La pobreza crece cada vez más debido a las ineficientes políticas económicas y a la desigual distribución de la riqueza. Sus múltiples derivaciones representan la peor indignidad que le puede caber a la raza humana: el hacinamiento, el analfabetismo, la violencia, la marginalidad. Pero en este caso quisiera referirme en forma puntual a una de sus más tristes consecuencias: la niñez abandonada. Doy por sentada la necesidad de buscar y nunca cejar en los intentos de darle una solución apropiada y sostenida a este flagelo. Pero sin intención de filosofar o debatir cuales debieran ser las políticas estatales o institucionales mas convenientes (dejo ese debate a los políticos, sociólogos, teóricos y economistas), quiero procurar la auto reflexión sobre la responsabilidad individual que nos cabe al respecto, generar conciencia social y difundir la cruzada personal de tomar acción directa en lo que respecta a mitigar en todo o en parte el abandono y el desamparo de un niño.

Quiero hacer una apelación a la sensibilidad de todos, a su generosidad y a todas las buenas cualidades que conforman esa espiritualidad elevada a la que debemos aspirar no solo con rezos sino sobre todo con prácticas. Hay muchos chicos en la calle, llevando a cabo distintas acciones que por igual los denigran, humillan y exponen a todo tipo de riesgos ya sea contra su integridad física como moral y psicológica. Los vemos mendigar, Hurgar la basura, exponer sus discapacidades, lavar vidrios en las esquinas, lustrar zapatos… para poder cubrir sus mas elementales necesidades y sucede que o no los notamos y los esquivamos cual bultos, nos molestamos con su presencia, nos compadecemos de ellos sin más o no queremos mirar y volteamos para otro lado.
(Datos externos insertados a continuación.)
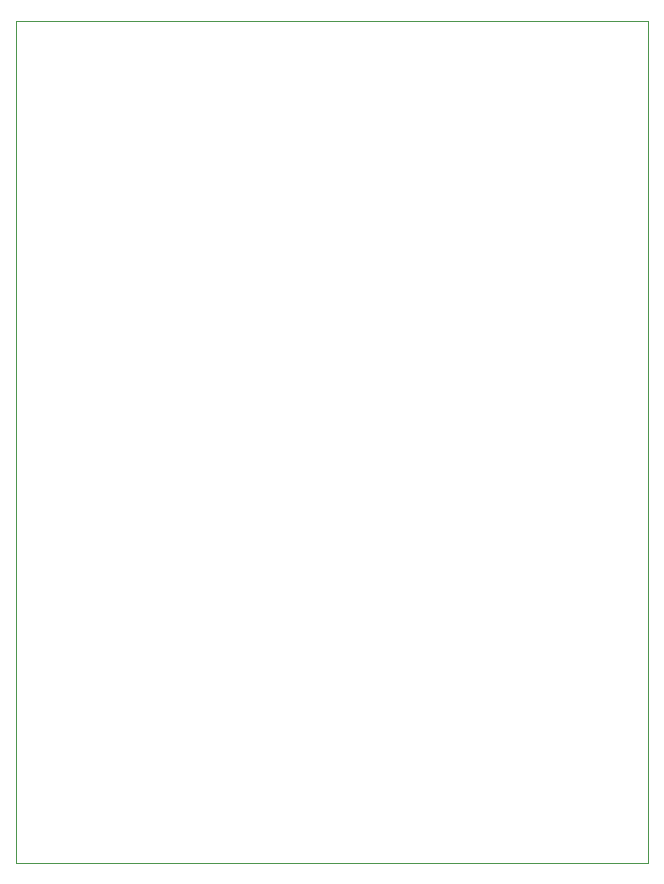
<source format=gbr>
%TF.GenerationSoftware,KiCad,Pcbnew,9.0.4*%
%TF.CreationDate,2026-01-15T15:25:04-08:00*%
%TF.ProjectId,relayBoard,72656c61-7942-46f6-9172-642e6b696361,rev?*%
%TF.SameCoordinates,Original*%
%TF.FileFunction,Profile,NP*%
%FSLAX46Y46*%
G04 Gerber Fmt 4.6, Leading zero omitted, Abs format (unit mm)*
G04 Created by KiCad (PCBNEW 9.0.4) date 2026-01-15 15:25:04*
%MOMM*%
%LPD*%
G01*
G04 APERTURE LIST*
%TA.AperFunction,Profile*%
%ADD10C,0.050000*%
%TD*%
G04 APERTURE END LIST*
D10*
X78820000Y-33520000D02*
X132340000Y-33520000D01*
X132340000Y-104760000D01*
X78820000Y-104760000D01*
X78820000Y-33520000D01*
M02*

</source>
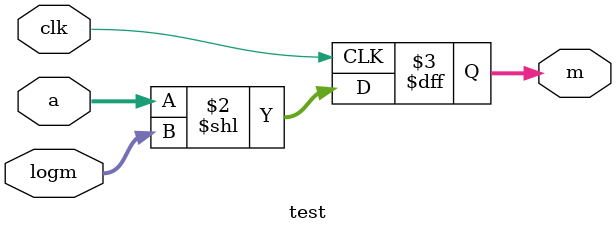
<source format=v>
`timescale 1ns / 1ps


module test(
    input clk,
    input [3:0] logm,
    input [2:0] a,
    output reg [18:0] m

    );
    
    always @(posedge clk) begin
        m <= a<<logm;
    end
endmodule

</source>
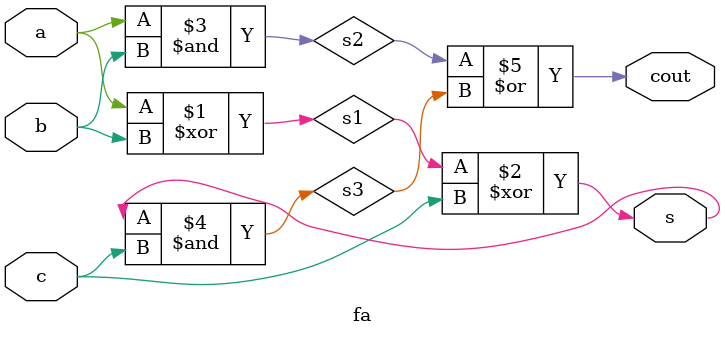
<source format=v>
module fa(a,b,c,s,cout);
input a,b,c;
output s,cout;
wire s1,s2,s3;
xor(s1,a,b);
xor(s,s1,c);
and(s2,a,b);
and(s3,s,c);
or(cout,s2,s3);
endmodule
</source>
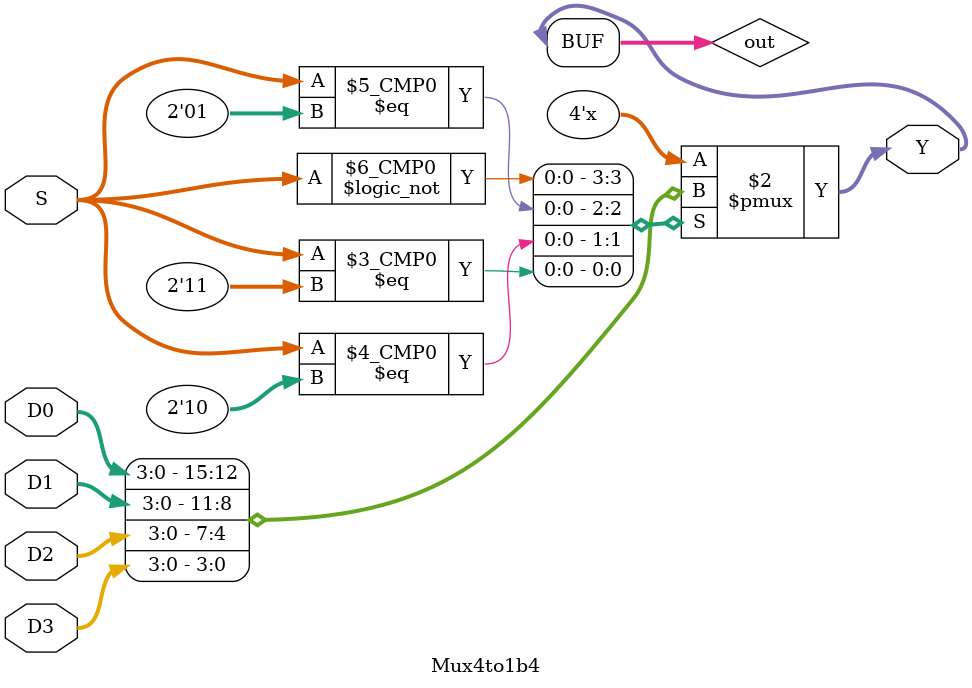
<source format=v>
`timescale 1ns / 1ps


module Mux4to1b4(
    input  [1:0] S,
    input  [3:0] D0,
    input  [3:0] D1,
    input  [3:0] D2,
    input  [3:0] D3,
    output [3:0] Y
);
    reg [3:0] out;
    always @(*) 
	begin
		case(S)

		0: out=D0;

		1: out=D1;

		2: out=D2;

		3: out=D3;

		default: out=0;

		endcase

	end 
	assign Y = out;
endmodule

</source>
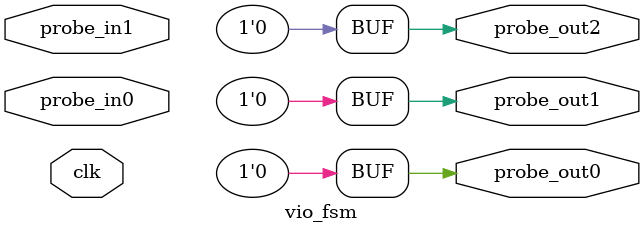
<source format=v>
`timescale 1ns / 1ps
module vio_fsm (
clk,
probe_in0,probe_in1,
probe_out0,
probe_out1,
probe_out2
);

input clk;
input [0 : 0] probe_in0;
input [2 : 0] probe_in1;

output reg [0 : 0] probe_out0 = 'h0 ;
output reg [0 : 0] probe_out1 = 'h0 ;
output reg [0 : 0] probe_out2 = 'h0 ;


endmodule

</source>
Pero están…, siguen ahí para recordarnos que ellos viven la miseria porque no tienen opciones, pero nosotros vivimos la miseria moral aún pudiendo elegir. No esperemos a ver quien comienza a hacer algo, hagamos algo cada uno de nosotros sin que medie ningún trámite. Quien pueda emprender acciones de más capacidad y envergadura, mejor, pero el común, cada uno de nosotros, no nos limitemos a esperar a estar en mejor situación para actuar; la suma de muchas pequeñas actitudes hacen también una gran obra. Practiquemos el dar,  aunque los retóricos digan que no es el mejor camino para resolver el tema y que es mejor promover la educación y la obtención de recursos, sabemos que no se puede aprender o planificar cosa alguna con el estómago vacío o durmiendo en la calle, que el hambre no espera a una graduación y que sobrevivir a cada día es una batalla que estos chicos lidian minuto a minuto.

Entonces no perdamos tiempo, el dar es urgente, pero el dar en su real dimensión, el dar como virtud, sin buscar excusas, ni ponernos en posición de jueces a ver si el destinatario es merecedor de la caridad que tratamos de intercambiar como mercancía. Demos por el placer de dar, demos cualquier cosa, dinero, comida, ropa, medicamentos, pero demos. Yo trato de hacerlo siempre y agradezco a Dios esa posibilidad. Si creen que no tienen nada para dar vean la abundancia de recursos con que contamos: podemos dar tiempo, consejos, palabras de afecto, contención, cariño, buen trato y tantas cosas más. Normalmente recibo críticas por darle, entre otras cosas, dinero a los chicos que piden, pero siempre he creído que debe ser muy feo tener que pedir como para que encima te digan que no! y quien me dice que lo que di no fue quizás su único alimento de hoy?. Otros me dicen: – son vivezas! ya están acostumbrados!, pero yo digo: donde esta la viveza? si fuera lindo y fácil pedir ya estaríamos todos mendigando. no! no debe ser fácil.

Otro reclamo es: Son vagos, que vayan a trabajar!, pero esa edad no es para trabajar, la niñez es la edad para jugar, para reír, para que sentirse amados; y una muestra de que estas son excusas las da el hecho de que cuando estos chicos trabajan lavando vidrios, lustrando zapatos o haciendo malabares en los semáforos, ni así nos conmovemos mas que para darle unos míseros centavos o directamente nada. Otra excusa es: no hay que darles dinero, hay que darles comida. y yo respondo Sí, hay que darles comida, pero no solo tienen que comer, existen otras necesidades que no tienen porque desnudar ante mí para que yo las considere. Busquemos menos razones y generemos más acciones. No tratemos de hacer un mundo mejor, lo hagamos!